Stored entries:
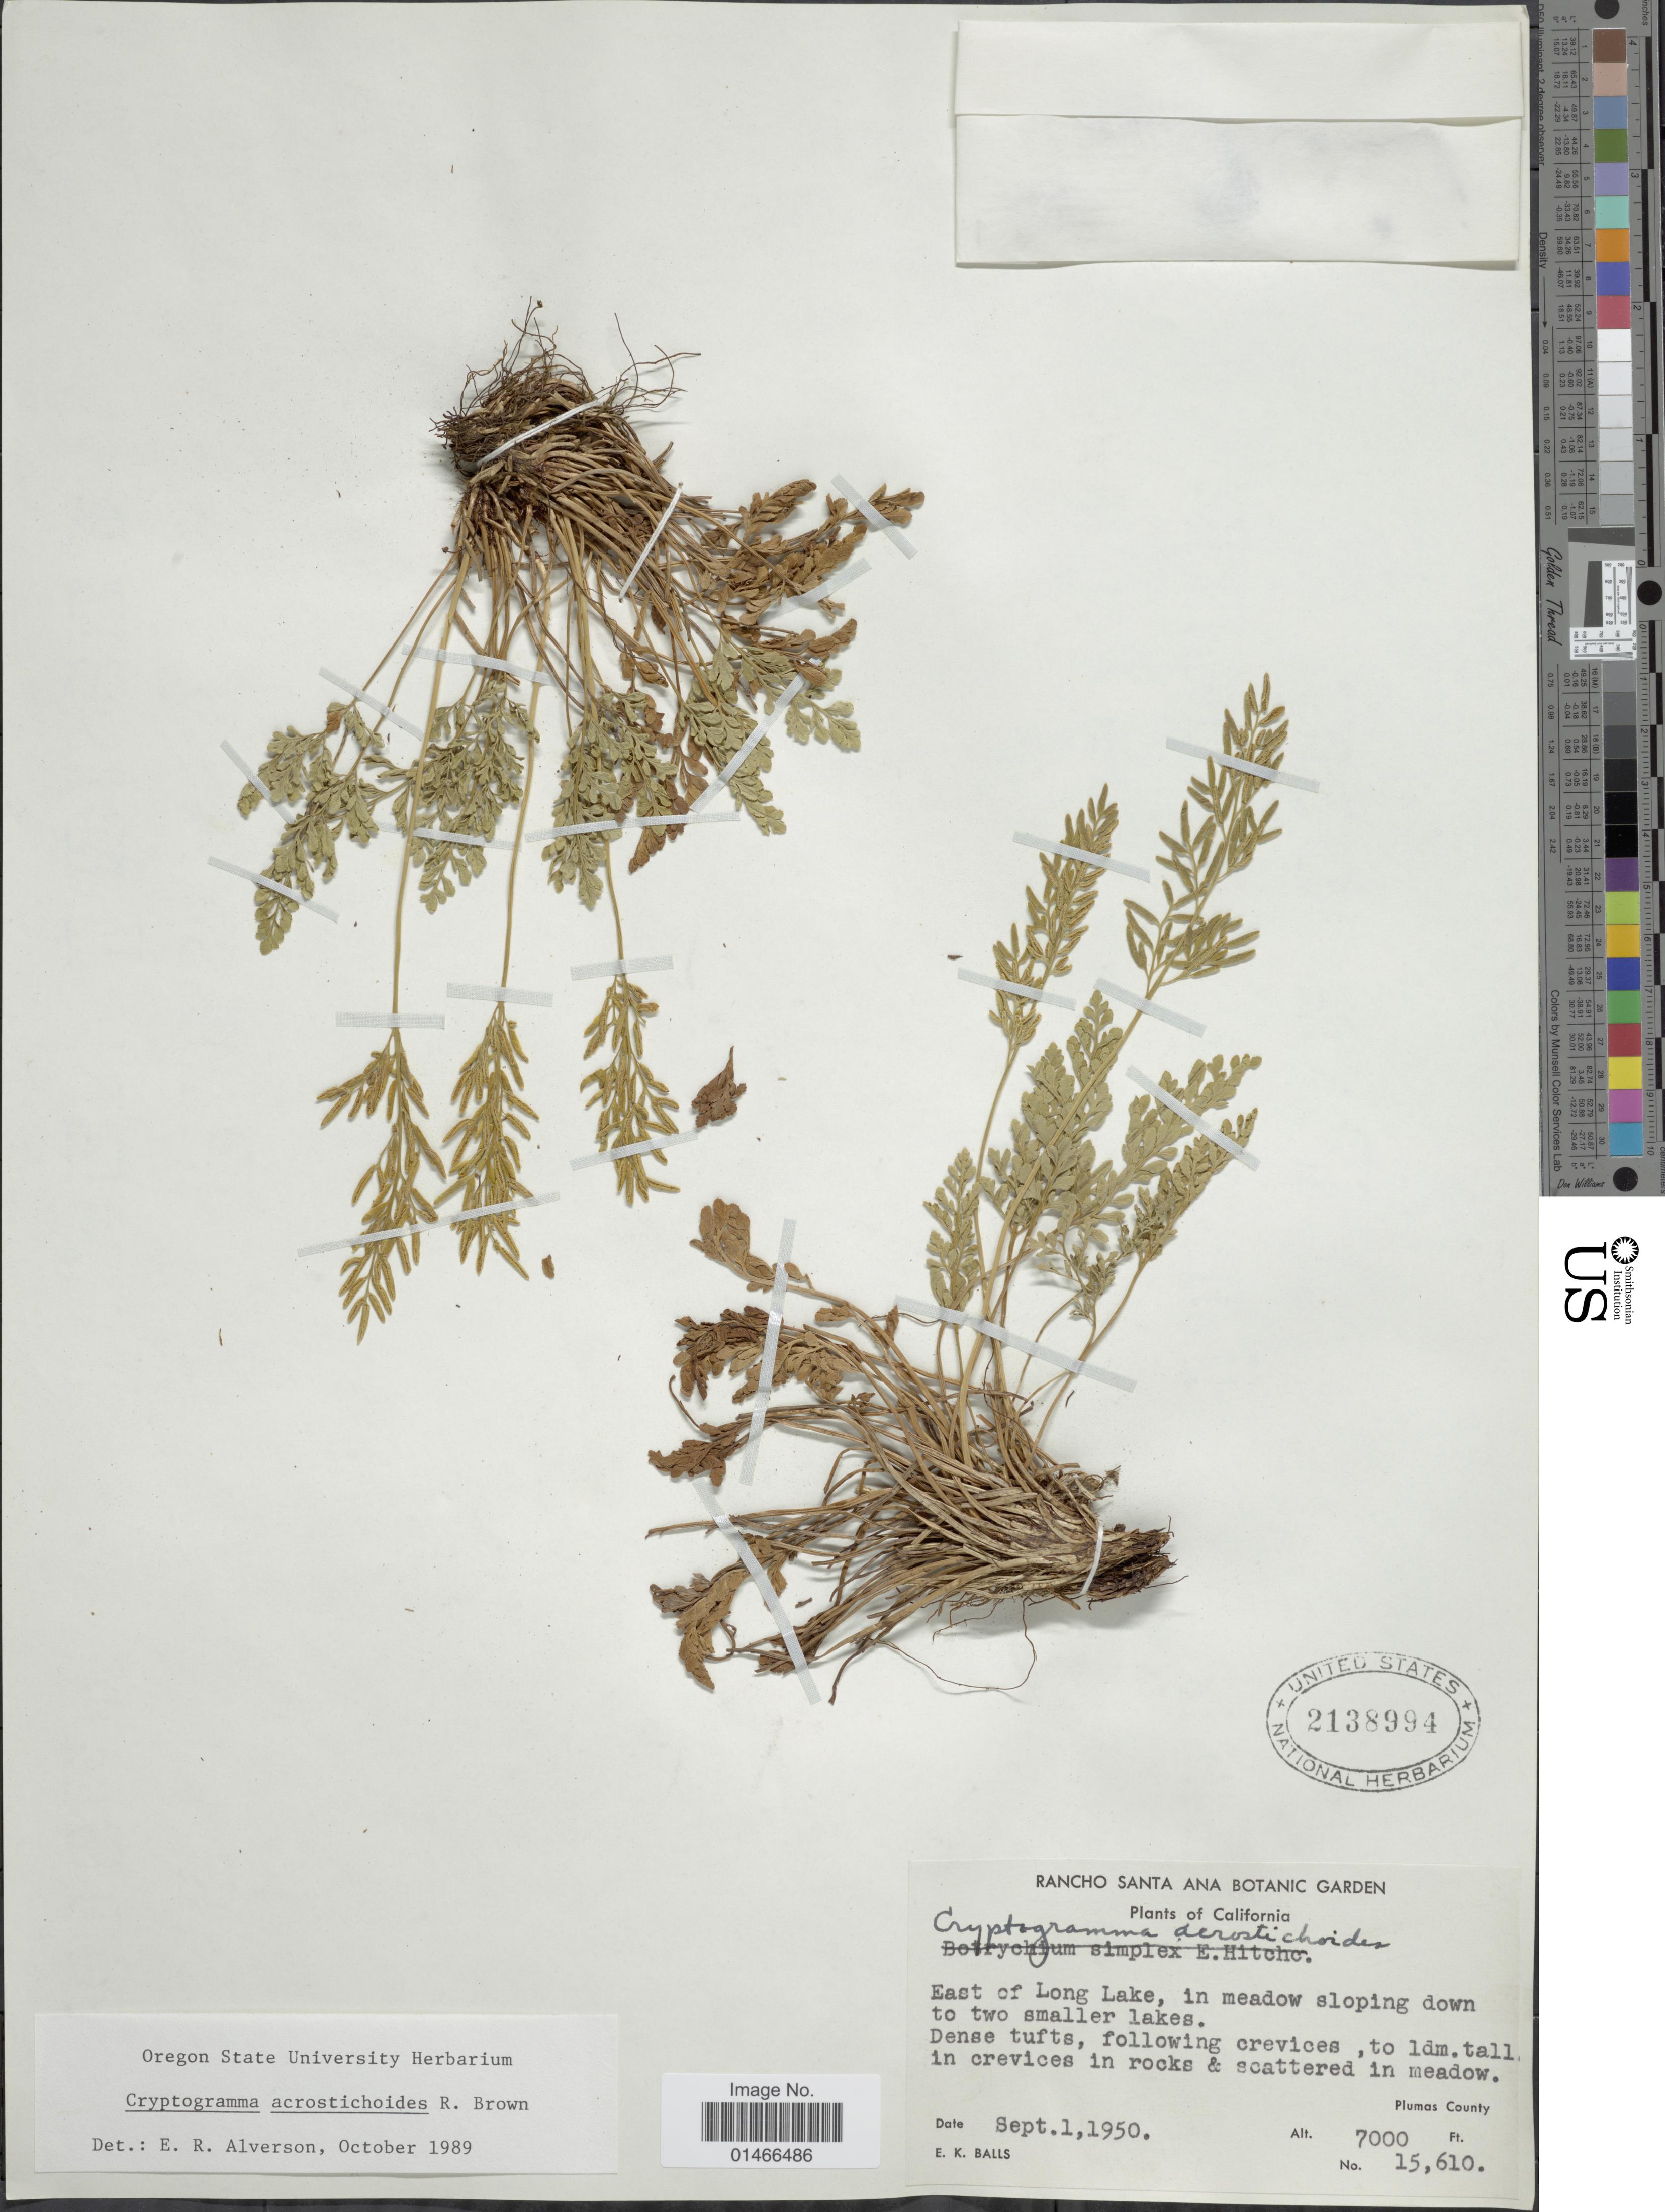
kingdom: Plantae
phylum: Tracheophyta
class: Polypodiopsida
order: Polypodiales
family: Pteridaceae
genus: Cryptogramma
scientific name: Cryptogramma acrostichoides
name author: R. Br.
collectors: E. K. Balls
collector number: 15610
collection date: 1950-09-01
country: United States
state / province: California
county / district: Plumas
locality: East of Long Lake, in meadow sloping down to two smaller lakes. Plumas County.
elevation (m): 2134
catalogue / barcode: US 2138994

WHAT IS EXPECTED
Copy the lines from the line with "phylum: Tracheophyta" to the line with "collection date: 1950-09-01", renaming "collector number" to "field number" and leaving everything else as it is.

RESULT OF THE EXERCISE
phylum: Tracheophyta
class: Polypodiopsida
order: Polypodiales
family: Pteridaceae
genus: Cryptogramma
scientific name: Cryptogramma acrostichoides
name author: R. Br.
collectors: E. K. Balls
field number: 15610
collection date: 1950-09-01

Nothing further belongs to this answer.